@gerhobbelt/slug

slugifies even utf-8 chars!

Usage no npm install needed!

<script type="module">
  import gerhobbeltSlug from 'https://cdn.skypack.dev/@gerhobbelt/slug';
</script>

README

slug

Build Status

slugifies every string, even when it contains unicode!

Make strings url-safe.

Provides additional cleanup modes for different purposes. Can also be used to produce file-system safe file paths / file name slugs.

  • respecting RFC 3986
  • Comprehensive tests
  • Minimal dependencies (except the unicode table)
  • Not in coffee-script
  • Coerces foreign symbols to their english equivalent
  • Works in browser and node
  • Processes a string on a per-Unicode codepoint basis (this allows proper processing of Supplemental Plane Unicode characters in your input)
  • Accepts user-defined custom transform(char) function for those extra-special character mappings
  • Includes a uslug mode -- this is where Unicode letters and digits are kept as is in slug.
npm install @gerhobbelt/slug

Example

var slug = require('@gerhobbelt/slug');
var print = console.log.bind(console, '>');

print(slug('i ♥ unicode'));
// > i-love-unicode

print(slug('unicode ♥ is ☢')); // yes!
// > unicode-love-is-radioactive

print(slug('i ♥ unicode', '_')); // If you prefer something else than `-` as separator
// > i_love_unicode

slug.charmap['♥'] = 'freaking love'; // change default charmap or use option {charmap:{…}} as 2. argument
print(slug('I ♥ UNICODE'));
// > I-freaking-love-UNICODE

print(slug('☏-Number', { lower: true })); // If you prefer lower case
// > telephone-number

print(slug('i <3 unicode'));
// > i-love-unicode

Options

// options is either object or replacement string (sets options.replacement)
slug('string', [{ options } || 'replacement']);
slug.defaults.mode = 'pretty';
slug.defaults.modes = {
  rfc3986: {
    replacement: '-',        // replace spaces with replacement string
    symbols: true,           // replace unicode symbols with descriptor text or not
    unemojify: true,         // convert emojis back to github-style identifiers, e.g. ':smile:'
    normalize: 'NFC',        // Unicode normalization to be applied. Can be `false`, 'NFC', 'NFKC', 'NFD', 'NFKD'
    remove: /['"]/g,         // (optional) regex to remove characters (`null` or RegExp)
    lower: true,             // result in lower case
    pinyin: true,            // apply pinyin transformation to input before mapping/filtering the slug
    transform: null,         // (optional) custom user-defined `function transform(char) -> char` mapping
    allowed: slug.defaults.allowed,             // (optional) regex matching **NOT** allowed characters (null, RegExp)
    charmap: slug.defaults.charmap,             // (optional) replace special characters (null, object map)
    multicharmap: slug.defaults.multicharmap    // (optional) replace multi-characters (null, object map)
  },
  pretty: {
    replacement: '-',
    symbols: true,
    unemojify: true,
    normalize: 'NFC',
    remove: /[.'"]/g,
    allowed: slug.defaults.allowed,
    lower: false,
    pinyin: true,
    transform: null,
    charmap: slug.defaults.charmap,
    multicharmap: slug.defaults.multicharmap
  },
  uslug: {
    replacement: '-',
    symbols: false,
    unemojify: true,
    normalize: 'NFC',
    remove: null,
    allowed: /[^\p{L}\p{M}\p{N}_~\-]/gu,
    lower: false,
    pinyin: false,
    transform: uslug_mode_transform,
    charmap: miscSymbolsCharmap,
    multicharmap: slug.defaults.multicharmap
  }
};

uslug mode

Derived from code from the uslug project.
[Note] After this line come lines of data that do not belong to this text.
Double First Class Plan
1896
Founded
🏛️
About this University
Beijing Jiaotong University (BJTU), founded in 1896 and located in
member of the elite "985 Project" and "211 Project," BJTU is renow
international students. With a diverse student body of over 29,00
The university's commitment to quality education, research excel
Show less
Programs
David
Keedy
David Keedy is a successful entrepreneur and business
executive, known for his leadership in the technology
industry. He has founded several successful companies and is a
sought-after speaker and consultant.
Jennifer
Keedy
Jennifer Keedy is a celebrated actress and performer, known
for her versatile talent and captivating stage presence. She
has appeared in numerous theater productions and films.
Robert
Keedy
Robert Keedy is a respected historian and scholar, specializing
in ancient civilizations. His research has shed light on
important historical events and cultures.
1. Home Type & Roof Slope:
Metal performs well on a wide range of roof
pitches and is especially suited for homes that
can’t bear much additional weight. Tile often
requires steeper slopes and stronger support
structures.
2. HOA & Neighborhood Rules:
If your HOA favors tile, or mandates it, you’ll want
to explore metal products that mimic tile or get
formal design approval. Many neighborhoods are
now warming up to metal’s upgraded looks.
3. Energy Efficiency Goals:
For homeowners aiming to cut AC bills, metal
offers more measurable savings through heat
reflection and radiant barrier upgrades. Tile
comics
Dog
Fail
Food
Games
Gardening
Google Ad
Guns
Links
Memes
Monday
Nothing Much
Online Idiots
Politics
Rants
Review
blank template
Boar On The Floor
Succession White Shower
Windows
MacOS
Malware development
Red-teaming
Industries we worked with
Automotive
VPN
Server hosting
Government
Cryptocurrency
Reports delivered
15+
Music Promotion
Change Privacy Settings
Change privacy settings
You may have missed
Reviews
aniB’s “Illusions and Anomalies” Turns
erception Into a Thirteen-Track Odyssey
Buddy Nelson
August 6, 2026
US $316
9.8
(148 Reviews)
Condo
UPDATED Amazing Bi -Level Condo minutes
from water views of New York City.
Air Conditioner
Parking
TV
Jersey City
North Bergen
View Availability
Inspired by unicode-slugify, uslug is a permissive slug generator that works with unicode. We keep only characters from the categories Letter, Number and Separator (see Unicode Categories) and the common CJK Unified Ideographs as defined in the version 6.0.0 of the Unicode specification. The data is extracted from the XML unicode database.

This slug generator is different from node-slug, which focus on translating unicode characters to english or latin equivalent.

As of now, uslug does not support characters outside of the Basic Multilingual Plane.

Quick Examples

uslug('Быстрее и лучше!') // 'быстрее-и-лучше'
uslug('汉语/漢語') // '汉语漢語'

uslug('Y U NO', { lower: false }) // 'Y-U-NO'
uslug('Y U NO', { replacement: ' ' }) // 'y u no'
uslug('Y-U|NO', { allowed: /[^\p{L}\p{M}\p{N}_|~\-]/gu }) // 'yu|no'

Options

uslug(string, options)

Generate a slug for the string passed.

Arguments

  • string - The string you want to slugify.
  • options - An optional object that can contain:
    • allowed: regex identifying the characters which will NOT be accepted: these will be replaced by a single space.
    • lower: a Boolean to force to lower case the slug. Default: true.
    • replacement: a string which will replace each space in the slug. Default: '-'.

Contributing

Updating the Regular Expressions

The files lib/L.js, lib/M.js, lib/N.js and lib/Z.js contain regular expressions for validating characters and word separators. Following the instructions below will show how the regular expressions are generated.

  1. Get and unzip the unicode database. The data needs to be prettified so each element is on its own line.
wget http://www.unicode.org/Public/6.0.0/ucdxml/ucd.all.flat.zip && unzip ucd.all.flat.zip && xmllint --format ucd.all.flat.xml > ucd.all.flat.xml.pretty
  1. Extract relevant data.
grep -E '<char cp="[0-9A-F]{4}"' ucd.all.flat.xml.pretty | grep -E 'gc="L[ultmo]"' | perl -n -e '/cp="([0-9A-F]{4})/ && print "$1\n"' | scripts/convert-to-regexp.sh

In this case, the grep -E 'gc="L[ultmo]"' command will only extract characters that are in the general categories of: Lu, Ll, Lt, Lm and Lo (which belong to the letters category). scripts/convert-to-regexp is a custom script that will need execution permissions to run.

License

This project is distributed under the MIT License. See LICENSE file for more information.